Her signature ministry in spoken word and prayer became something she no longer saw as her own, but an expression of God’s love and grace she could teach others. Then came the invitation to lead spiritual life development for The Salvation Army in Australia, and her husband Scott to lead the Youth and Young Adults ministry in Victoria. It was an immediate ‘yes’ from them both despite the challenges they anticipated (and later experienced) in transitioning to another country and culture. This call upon them included becoming auxiliary-lieutenants of The Salvation Army.
On the board
Since arriving in Australia just over 12 months ago, hundreds of people around the country have attended Rosy’s spoken word and prayer workshops, and the impact has been tangible.
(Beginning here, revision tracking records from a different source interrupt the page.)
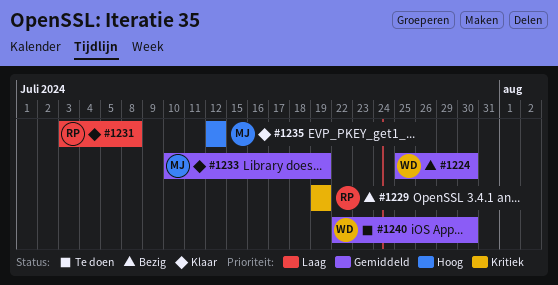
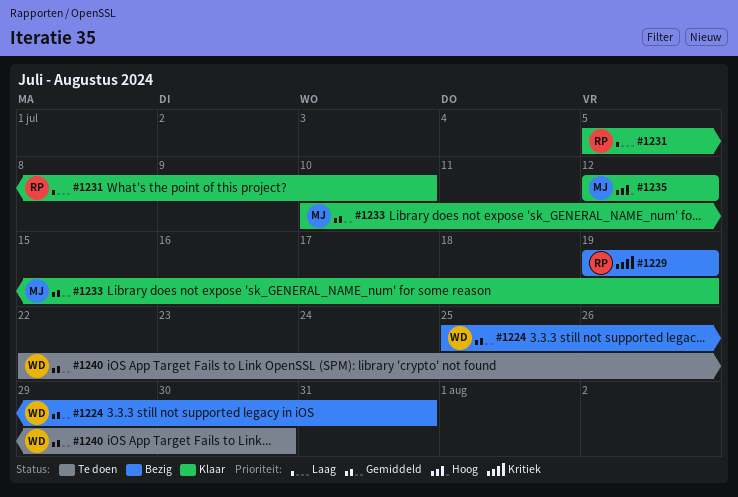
#1224, due: Jul 30 -> Jul 31
#1231, start: Jul 3 -> Jul 5
#1231, due: Jul 8 -> Jul 10

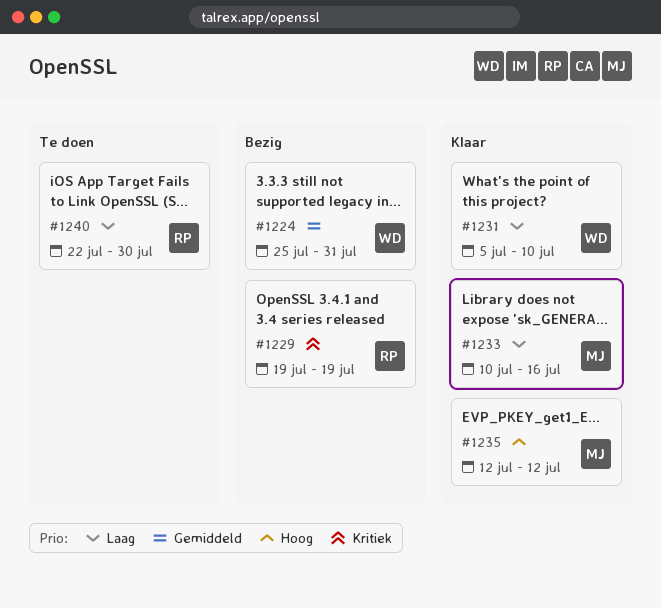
#1231, owner: RP -> WD
#1233, priority: Gemiddeld -> Laag
#1233, due: Jul 19 -> Jul 16
#1240, owner: WD -> RP
#1240, priority: Gemiddeld -> Laag

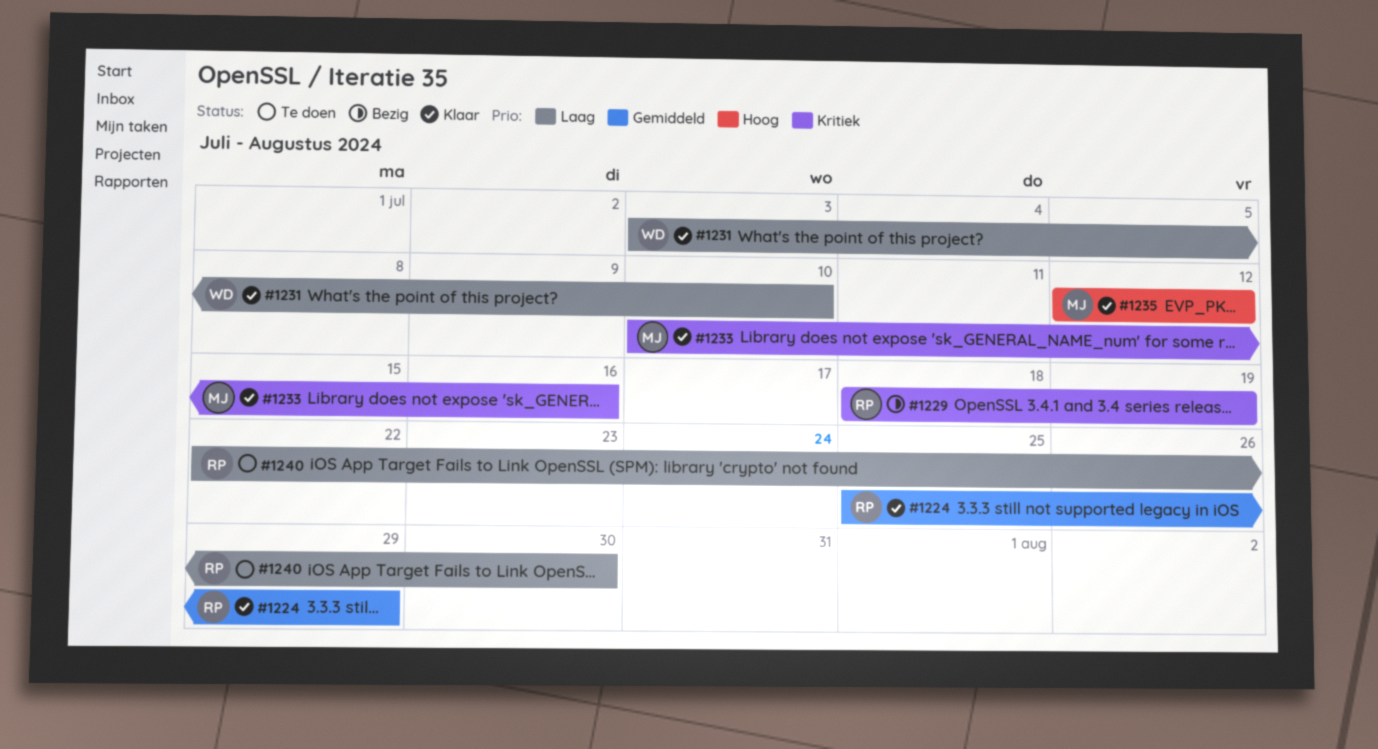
#1224, status: Bezig -> Klaar
#1224, owner: WD -> RP
#1224, due: Jul 31 -> Jul 29
#1229, start: Jul 19 -> Jul 18
#1231, start: Jul 5 -> Jul 3
#1233, priority: Laag -> Kritiek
She was also responsible for last year’s 21-day “Jesus-Centred” prayer focus and many other resources for spiritual life development.
Now she has been appointed to speak into the spiritual life of The Salvation Army Australia at the Board level. “I sit on the Board as the Secretary for Spiritual Life Development, looking at the spiritual strengthening and deepening of the territory’s faith and the counter-balances needed to engage Salvos with Jesus and see growth in their spiritual lives. I’m also the only under-35 full-participant voter, and I’m a passionate gender equity advocate. So, I will bring that to the Board as well.”
As well as the action of God in her life, Rosy credits her family for how a country girl from Masterton, New Zealand, could have risen to positions of executive responsibility in one of the most significant churches and largest faith-based charities in Australia. Her father is Māori which she says, although looking pakeha (white) herself, has given her a deep spiritual connection with the earth and its peoples. She carries a burden to uplift and connect with Indigenous cultures and multicultural environments such as here in Australia.
On the other hand, her mother is white and a deep woman of faith. “I’m very proud of my mother,” admits Rosy. “And I think that her faithful prayer and tending of us has set me up so well. Her prophetic words, using poetry and the Word of God to speak about who Jesus is, is who I am now. I literally use poetry and the spoken word, and the Word of God to tell others about who God is to me. God was always very present and very real to me growing up.
“People will say I’m a prophet; I bring the spoken word; I’m into artistry. But I have a relationship with Jesus; I’ve had such a significant encounter with Jesus during my life that I am changed – I’m a different person. I can’t live or walk or talk the same because I know that God is real. It’s like people living and knowing that the climate crisis is real. It transforms everything you do – the way you shop, the way you recycle, the way you act.
“It is huge. The biggest part of me is my relationship with God. It’s more significant than any other relationship I have. I really love Jesus.”